Talks with a major sponsor are nearing completion and it is about to be announced in the near future. Having secured that signature means that the team management can start looking ahead towards next season’s roster. Being a team based in the EU, Milano Rossoblù can have an unlimited number of EU players on its roster with only non EU-members, i.e. Swiss players and/or North Americans being counted as imports.

This means that any Russian player would ironically be considered as “foreigner” while playing in their own league, albeit in a Milano Rossoblù jersey.

The interview is briefly interrupted when loud roars can be heard from the arena bowl. The Milan players just hit the ice in the small Agorà arena for the Serie A game against Pustertal Bruneck and the local fans show their vocal support.

“We won’t be playing our games here,” Migliore assures. “The KHL demands arenas of a capacity of at least 6,000 seats and this one has just 4,000. We’re currently in talks with the Forum, where the 1994 IIHF World Championship was held but we’re also exploring options elsewhere.”

“We’ve got a very good working relationship with Turin where they have two Olympic arenas and we plan to play several games there,” he says, already looking ahead to next season. “We’re certainly not glued to Milan as this project is to be considered as something good for the whole of Italian hockey.”

“I don’t see a problem attracting fans to our games next season. For this I don’t just count on the people living in or near Milan. We want to share this project with the rest of Italy and open up a window of opportunity to them to watch high quality hockey that is normally not available to them. We would like to reach out to France and Switzerland as well.”

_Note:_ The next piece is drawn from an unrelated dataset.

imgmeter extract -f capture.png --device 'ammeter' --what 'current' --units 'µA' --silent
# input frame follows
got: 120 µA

Asked how he foresees the future in about 20 years from now, the former Italian national team captain is optimistic. “There will be at least three KHL teams in Italy or whatever the name of the league is by then. The vast majority of the games are televised and a lot of fans come to watch the games. I see hockey becoming a major sport in Europe as more people will realise what a great game it is.”

We end the interview and take our seats to watch the game. A hard working Milan side ends up on the wrong end, losing 5-4 despite the continuous vocal support of the “Curva Milano” behind one of the goals. The level is still a far cry away from the KHL, but Milan – or was it Rome? – was not built in one day.

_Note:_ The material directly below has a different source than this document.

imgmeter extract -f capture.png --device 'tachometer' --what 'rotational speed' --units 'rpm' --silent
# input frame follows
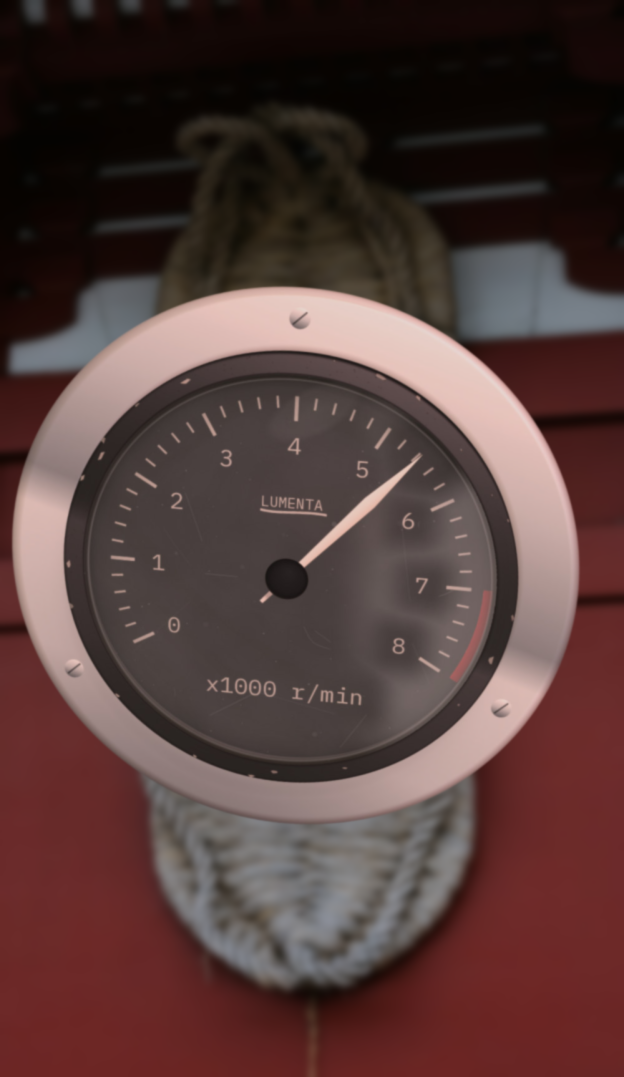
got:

Like with many other “crazy” projects, the people behind it were initially not taken seriously. But all those who succeeded had one thing in common – a vision. Ico Migliore seems to be adamant to pursue his.

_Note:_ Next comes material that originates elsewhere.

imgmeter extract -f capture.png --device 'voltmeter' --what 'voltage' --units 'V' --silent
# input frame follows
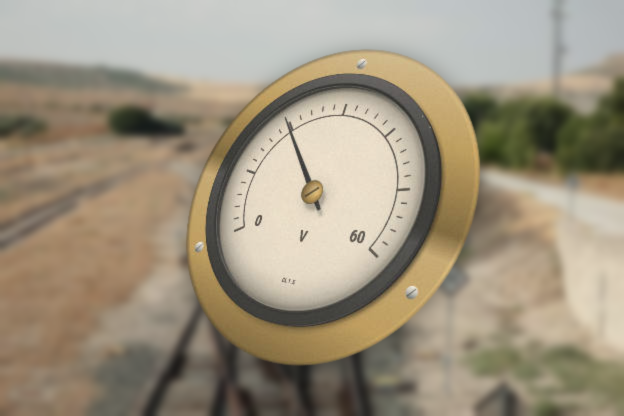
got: 20 V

  • Although Milan might not be primarily known for its ice hockey, the city hosted the first ever indoor rink in Europe. The Palazzo del Ghiaccio was built in 1923 and was used for the 1924 Winter Olympics in Chamonix, France. That year, the first Milan-based ice hockey team used the arena.
  • After having dominated Italian hockey in the 1920s and ‘30s, Milan has had several successful spells that lead to numerous championships in the 1950s, early ‘90s and most recently five consecutive titles between 2002 and 2006.
  • A move to the Russian league won’t be the first time Milan searches for opposition outside its borders. During the 1999/2000 season the Milano Vipers played in the French league.
  • After the Vipers declared bankruptcy back in 2009, a new organization HC Milano Rossoblù was created. The new team started in the second league and consists now of young Italian players and some Slovenians. They won the Serie A2 playoffs last season to gain promotion to the Serie A.
  • Most eye-catching names on this season’s roster are former NHL goaltender Andrew Raycroft, long-time Italian national team players Luca Ansoldi, Diego Iori and Andreas Lutz as well as Tommaso Migliore, son of Ico.